3. Describe your past successes as part of a team.

Clearly show what you did. Use numbers/percentages when possible. Demonstrate your ability to cooperate while also expressing the roles of others. Highlight yourself, but choose a situation that shows balanced teamwork.  State one success in detail. Then state general success--such as having worked with the company for ___ years and having completed ______ projects.

4. Describe your past personal successes.

Again, use specifics. If all of your work has involved teams, treat this question almost the same as question #3. If you have a good example of an independent personal success, then state that one.  As in #3, state one success in detail, then state your general sense of success, i.e. how your life has followed a successful path from your university work to the present.

5. What are the pitfalls of ...?

Your employer will describe a "pitfall" that suits your career situation. Imagine various pitfalls of work within your company to practice this question.

Take a moment to think about your answer. Your answer should be detailed without being stereotypical. They want to know how much you know. After stating the pitfalls, state solutions. Be careful to structure this answer: the main pitfalls that I see are ____, ____ and ____. (Explain each more thoroughly.) In my experience, wise solutions are ___, ____ and ____. (Explain these.) Remember, you can always add an aside, such as, Oh, one other pitfall is ____. However, giving some basic structure to the answer allows you to be memorable.

6. How would you describe your previous relationship with your manager?

Again, let yourself think. State several, specific points in your relationship--such as communication, organization, working styles. Then go into some detail. Paint a picture of how you worked together. Avoid anything personal and simply show what it looks like to work with you.

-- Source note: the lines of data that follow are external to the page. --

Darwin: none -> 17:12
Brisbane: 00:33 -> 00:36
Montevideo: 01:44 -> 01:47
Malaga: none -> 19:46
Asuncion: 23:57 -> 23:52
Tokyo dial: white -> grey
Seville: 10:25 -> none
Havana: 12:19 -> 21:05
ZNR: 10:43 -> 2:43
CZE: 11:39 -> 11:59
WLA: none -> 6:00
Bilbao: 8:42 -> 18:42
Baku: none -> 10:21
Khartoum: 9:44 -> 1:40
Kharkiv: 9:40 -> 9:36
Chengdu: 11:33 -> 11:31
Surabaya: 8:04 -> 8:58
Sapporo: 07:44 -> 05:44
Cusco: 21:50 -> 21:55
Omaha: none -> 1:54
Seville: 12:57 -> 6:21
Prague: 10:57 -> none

If your previous relationship was not good, be careful to control the expression on your face. Keep your face neutral with a relaxed, polite smile.

7. Discuss a conflict you have had with a coworker.

Choose a coworker behavior that is generally accepted as inappropriate, such as emotionalism or low work performance. Keep your solution neutral--avoid seeming to have played manager or to have over-reacted in any way. State that you followed correct protocols and did not let the behavior disturb your own work.

8. Why do you wish to change jobs?

Be sure to understand your company, how people move up and how often. You want to express positive ambition, but avoid sounding ambitious to an extent that could threaten the interviewer's position. Match your career goals to the overall goals of the company.